Cette fois-ci, le sommet de l’escalade a coïncidé avec le quatrième anniversaire de ma fille Batoul. Ma femme projetait une petite fête pour que ma fille puisse célébrer son anniversaire avec ses amis du jardin d’enfants, mais l’attaque israélienne a bouleversé toutes les activités à Gaza, et tout a été annulé. Ce soir-là, j’ai demandé à Batoul au téléphone : « Tu as fêté ton anniversaire, ma chérie ? » Elle a répondu : « Je le ferai quand la guerre sera finie, papa. » Mon coeur s’est serré. Ma petite fille de 4 ans venait tout juste d’ajouter un mot à son vocabulaire, « la guerre ».

Cette dernière escalade de violence a débuté le 12 novembre avec l’assassinat par Israël du commandant militaire du Jihad Islamique, Baha Abu el-Ata. Alors que sa famille dormait, Abu el-Ata et sa femme ont été tués. Le lendemain matin, leurs enfants se sont réveillés pour se retrouver orphelins. En réponse, les factions de la résistance ont tiré un certain nombre de projectiles artisanaux en direction d’Israël tandis que les avions de guerre israéliens lâchaient un bien plus grand nombre de bombes sur Gaza. Dès jeudi, cette agression avait tué 34 Palestiniens à Gaza, dont au moins huit enfants et huit membres de la famille Abu Malhous. Elle en avait blessé plus de cent autres.

Les Abu Malhous étaient une famille pauvre qui vivait dans une maison misérable du camp de réfugiés de Dir el-Balah. Ils se sont couchés cette nuit-là, mais ils ne se sont jamais réveillés. A minuit, les avions de guerre israéliens ont fait pleuvoir des missiles sur eux et ont détruit leur maison. En un clin d’oeil, les Israéliens ont transformé leur maison en un tas de ruines et les ont tous tués, y compris cinq enfants.

Le 14 novembre, la pluie de mort a finalement cessé avec une fragile déclaration de cessez-le-feu.
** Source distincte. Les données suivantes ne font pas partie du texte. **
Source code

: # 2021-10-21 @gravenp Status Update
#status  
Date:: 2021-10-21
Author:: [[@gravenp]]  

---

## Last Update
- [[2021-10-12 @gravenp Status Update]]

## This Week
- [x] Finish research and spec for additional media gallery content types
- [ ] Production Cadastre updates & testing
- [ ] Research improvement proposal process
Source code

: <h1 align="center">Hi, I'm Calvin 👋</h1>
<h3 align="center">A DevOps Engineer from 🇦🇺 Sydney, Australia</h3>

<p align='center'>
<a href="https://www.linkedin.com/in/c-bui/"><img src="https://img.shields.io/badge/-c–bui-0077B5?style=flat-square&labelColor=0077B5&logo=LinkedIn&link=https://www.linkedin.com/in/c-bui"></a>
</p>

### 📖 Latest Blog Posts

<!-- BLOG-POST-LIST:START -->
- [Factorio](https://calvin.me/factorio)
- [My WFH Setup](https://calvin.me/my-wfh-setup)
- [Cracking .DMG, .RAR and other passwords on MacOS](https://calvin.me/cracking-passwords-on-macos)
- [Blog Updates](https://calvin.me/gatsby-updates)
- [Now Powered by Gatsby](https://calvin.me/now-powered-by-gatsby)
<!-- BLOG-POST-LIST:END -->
Mais tant qu’Israël continue de jouir de l’impunité pour ses actions illégales et que les causes sous-jacentes de la violence sont ignorées – c’est-à-dire le siège cruel et illégal de Gaza par Israël et le déni du droit des réfugiés palestiniens à revenir sur leur terre natale d’où ils ont été expulsés au moment de la création d’Israël – ce n’est qu’une affaire de temps avant que cela ne se reproduise, la population de Gaza subissant encore une fois le choc de la souffrance et de la destruction.

Comme pour les précédentes agressions israéliennes contre les Palestiniens de Gaza, la dernière attaque a commencé sans provocation. Ce que toutes les agressions ont en commun, c’est qu’elles font partie d’une stratégie israélienne pour briser la volonté des Palestiniens et effacer notre existence.

Pourtant, Israël n’arriverait pas à se moquer du droit international et à commettre ces crimes contre les Palestiniens, à Gaza et ailleurs depuis plus de 70 ans, sans l’aide et la protection des Etats Unis et d’autres gouvernements occidentaux. Ces gouvernements autorisent et encouragent les éléments les plus dangereux et extrêmes d’Israël avec le soutien politique, militaire, financier et moral qu’ils leur fournissent, l’exemple le plus récent étant le renversement par l’administration Trump de la très ancienne reconnaissance par les Etats Unis de l’illégalité de la colonisation israélienne.

Il est temps pour le monde de dire enfin à Israël que trop c’est trop, qu’il doit mettre fin à son siège et au blocus de Gaza maintenant, et accorder à nous Palestiniens notre liberté et nos droits. Et il est temps pour les gens de conscience d’exercer une forte pression sur Israël sous forme de boycotts, de désinvestissement et de sanctions s’il ne le fait pas.

Ahmed Abu Artema

Ahmed Abu Artema est un écrivain indépendant qui vit à Gaza, un acteur des réseaux sociaux, et l’un des organisateurs de la Grande Marche du Retour.